Obligation 1 is fulfilled as M is verified. Obligation 4 causes no further problems as it can be solved locally in module N (maybe using some specifications of M). Obligation 2 means to show properties of an imported module. This is not desirable as the imported code may come from a library and, thus, be not accessible to the verifier. Obligation 3 results in a huge amount of proof obligations for complex components as it contains one triple for each class in the import path of the module. So, in large systems, hundreds or thousands of triples have to be proved. In the next two paragraphs, we will discuss possible solutions to the problems caused by obligations 2 and 3.
Sharing Properties describe how objects in memory are shared by different object structures. E.g., the last object of a singly linked list is shared by all other list objects of the list structure. Specification of sharing properties is crucial for verification because, in general, modification of one object changes the abstract value of all structures that share this object.

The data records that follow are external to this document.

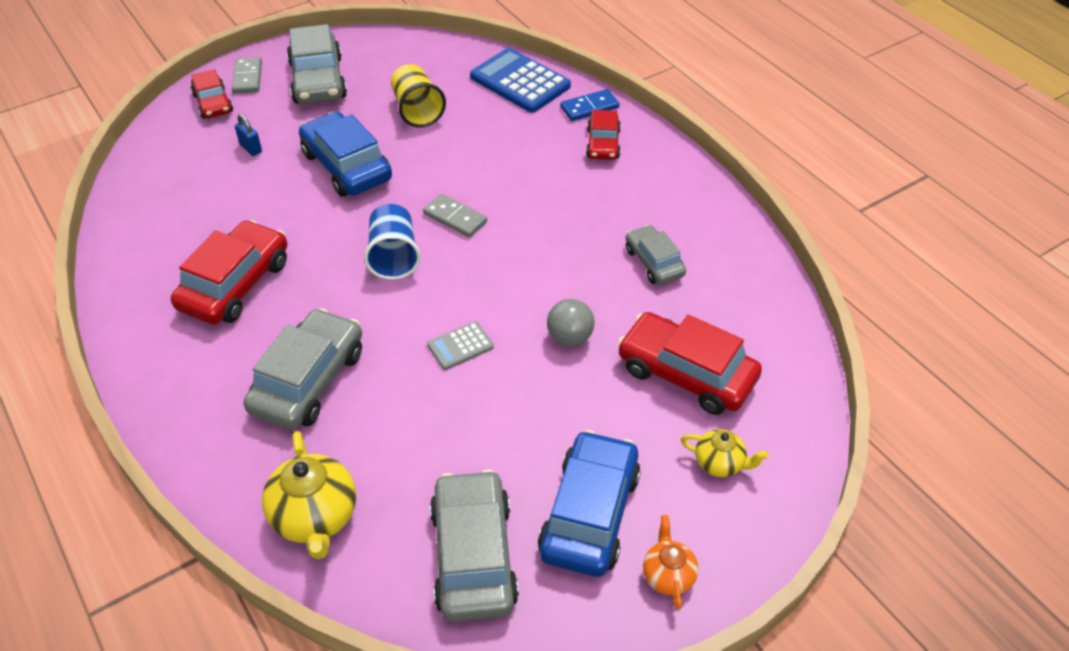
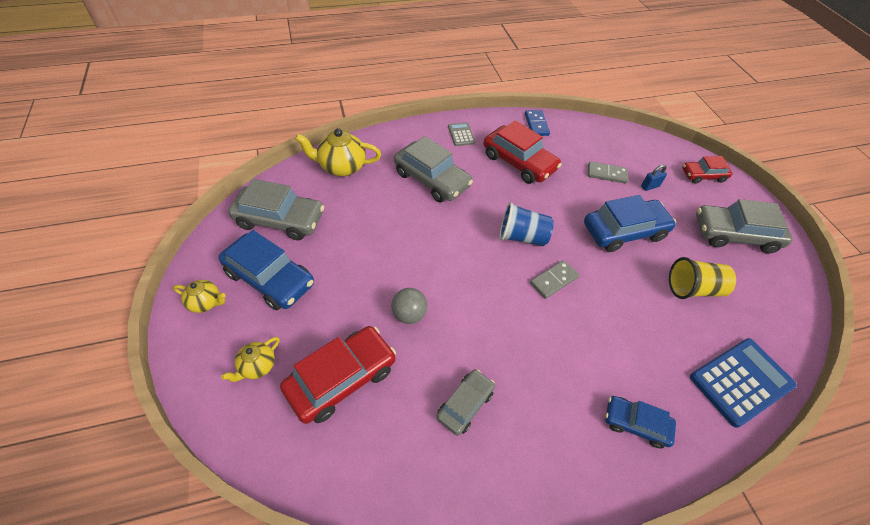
camera: 105 degrees right, 5 degrees up
(247, 78) = (736, 196): grey domino -> grey domino (606, 174)
(460, 346) = (428, 251): grey calculator -> grey calculator (461, 134)
(589, 107) = (697, 433): blue domino -> blue domino (536, 124)
(603, 144) = (635, 424): red car -> blue car
(654, 262) = (465, 404): grey car -> grey car turned 45 degrees counterclockwise
(668, 575) = (206, 302): orange teapot -> yellow teapot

Basic constructs to express sharing properties are reachability of objects or disjointness of object structures.
These constructs are quite coarse grained. [PH95] shows, that more elaborated techniques can be used to specify sharing properties of certain data representations on an abstract level. Thus, we have to study typical storage layouts to develop such techniques. In particular, these techniques should allow us to prove the absence of sharing of certain objects and thus to deduce the preservation of invariants.

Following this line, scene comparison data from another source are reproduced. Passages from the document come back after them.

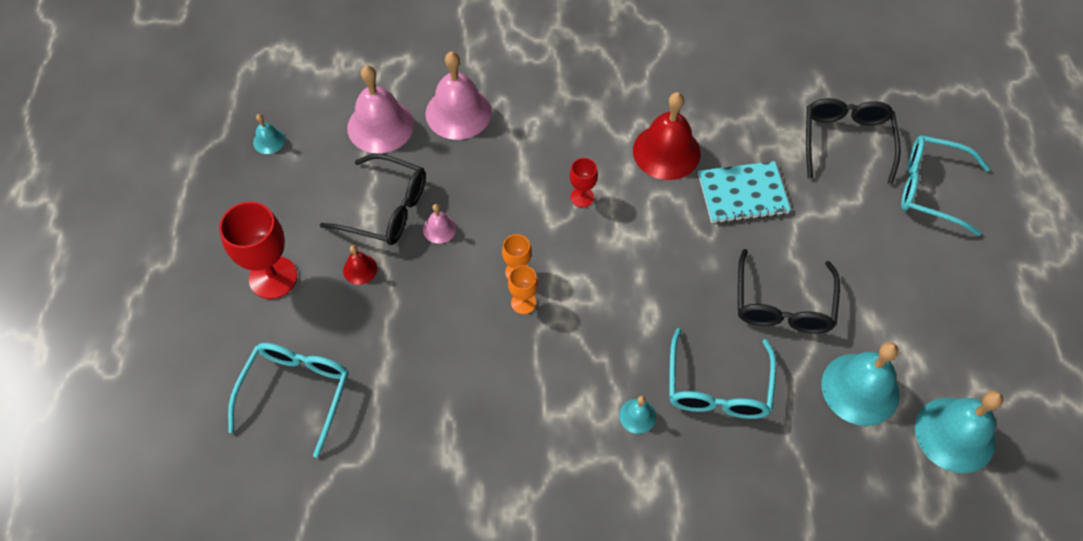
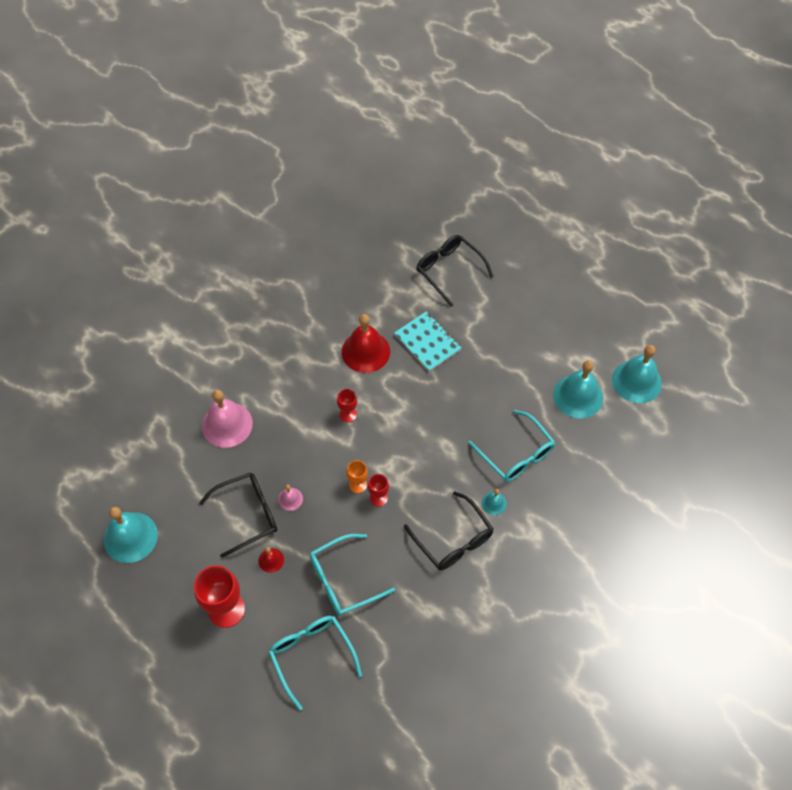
camera: 45 degrees left, 0 degrees up
(269, 141) = (130, 537): turquoise bell -> turquoise bell, size x2.12
(380, 126) = (189, 470): pink bell -> none
(523, 303) = (378, 498): orange goblet -> red goblet
(742, 194) = (427, 342): turquoise notebook -> turquoise notebook turned 75 degrees counterclockwise
(783, 304) = (504, 385): black glasses -> black glasses (453, 539)
(931, 189) = (512, 264): turquoise glasses -> turquoise glasses (343, 580)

Invariance Properties are used to describe side-effects of methods by specifying which parts of the object environment remain unchanged under method execution. They can be specified in two ways: One can enumerate all objects that might be modified (or created or deleted) under method execution in a so-called modifies-clause. I.e., all objects not mentioned have to be left unchanged. An other possibility is to directly specify which parts of the object environment stay untouched. This can be done by relating the pre- and poststate of the method. [PH97b] introduces two relations between object environments stating that (a) all objects reachable from a certain object remain unchanged or (b) all objects reachable from any object of a certain type remain unchanged.
The advantages of the direct technique are: (1) Sharing can be taken into account. In general, modification of one object affects the abstract values of all object structures referencing this object. This can hardly be expressed by modifies-clauses. (2) Relations between the pre- and poststate can be included into the usual pre-post-specification and do not require an extra modifies-clause. This makes the use of invariance properties in correctness proofs easier as they fit into the schema of Hoare-triples. (3) Object modification, creation, and deletion can be handled by the same technique. To exploit these advantages, more sophisticated techniques for relating object environments are needed. In particular, we want to specify side-effects in a very detailed and abstract way.

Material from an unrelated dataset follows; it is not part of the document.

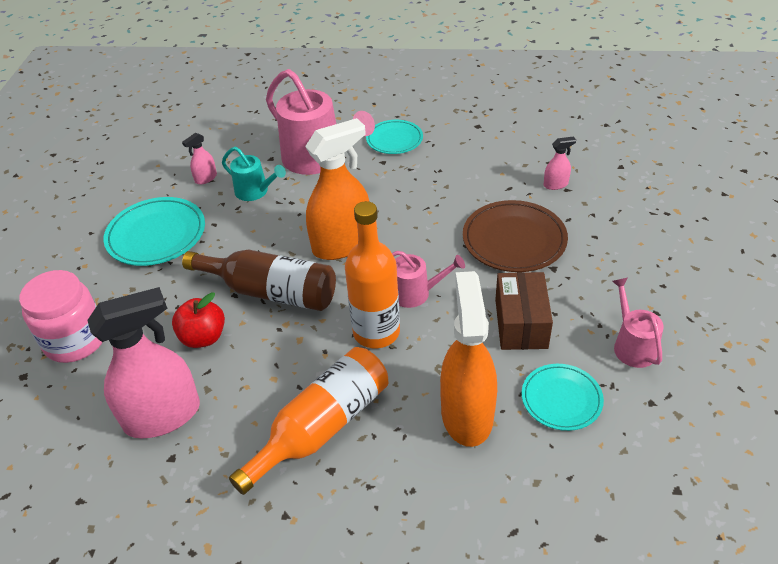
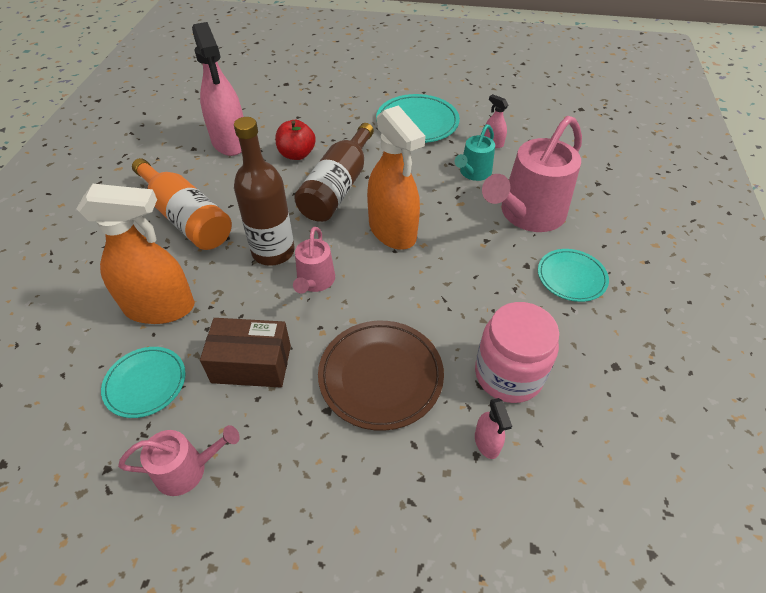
camera: 90 degrees right, 5 degrees up
(75, 340) = (311, 99): pink jar -> pink jar (508, 374)
(376, 332) = (273, 252): orange bottle -> brown bottle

Specification Methodology might be the most important research topic in this area. To bring specification and verification techniques to practice, we need guidelines for programmers telling which properties of methods have to be specified to enable verification. Most work on specification methodology focuses on the specification of functional behavior. But as we showed in the last two paragraphs, verification of component-based software requires the specification of invariance and sharing properties as well. Programmers usually have detailed knowledge about the algorithms they implement. But they are not really aware of side-effects and the sharing properties of the data structures they use. Thus, we have to develop specification techniques that allow them to intuitively specify these properties.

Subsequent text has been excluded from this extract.